Using the property of negative integer exponents, we can convert the expression to positive exponents as follows:
3^-17/8^-14
= (1/3^17) / (1/8^14)
= (8^14) / (3^17)
Thus, the expression with positive exponents only is 8^14/3^17.
3^-17/8^-14
= (1/3^17) / (1/8^14)
= (8^14) / (3^17)
Thus, the expression with positive exponents only is 8^14/3^17.

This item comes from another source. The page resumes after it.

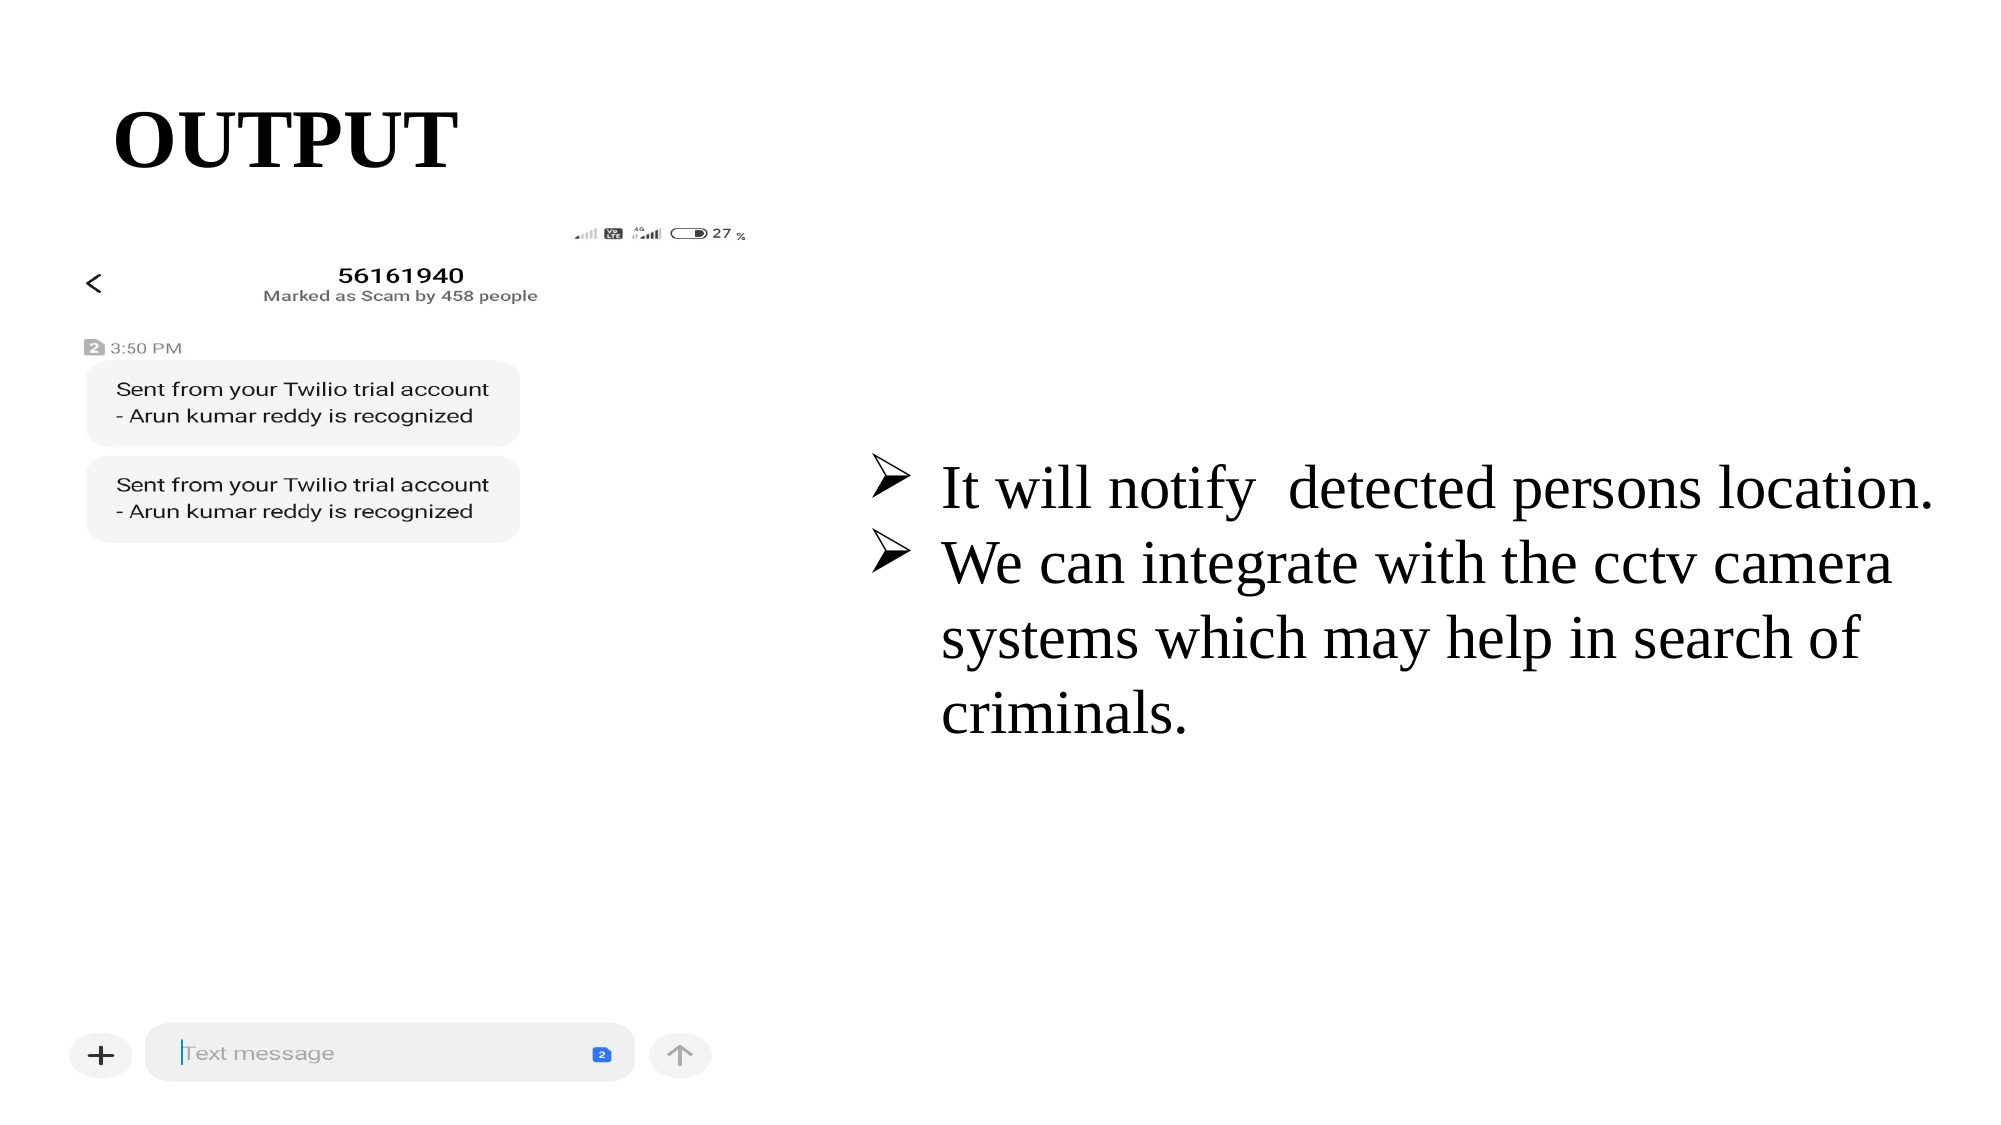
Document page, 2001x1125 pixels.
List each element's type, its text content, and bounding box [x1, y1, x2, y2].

text_box It will notify detected persons location. We can integrate with the cctv camera systems which may help in search of criminals. [852, 438, 1983, 754]
text_box OUTPUT [97, 77, 655, 192]
picture [44, 213, 746, 1091]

Starting with the expression 3^-17/8^-14, we can rewrite it as:
1 / (3^17 × 1/8^14)
Now, to get rid of the negative exponents, we can move the base to the opposite side of the fraction and change the sign of the exponent to positive:
8^14 / 3^17
Therefore, an expression equivalent to 3^-17/8^-14 with positive exponents only is 8^14 / 3^17.
𝑎^−𝑛 = 1 / 𝑎^𝑛
Let's start by expressing the given expression with positive exponents using this rule:
3^(-17) / 8^(-14)
Since 3 is the base of the first term, and 8 is the base of the second term, we can rewrite the expression as:
(1 / 3^17) / (1 / 8^14)
Now, let's simplify further by applying the division rule:
1 / 3^17 * 8^14
According to the rule of multiplication of exponents, we can rewrite this expression as:
8^14 / 3^17
Therefore, the expression equivalent to 3^(-17) / 8^(-14) with positive exponents only is 8^14 / 3^17.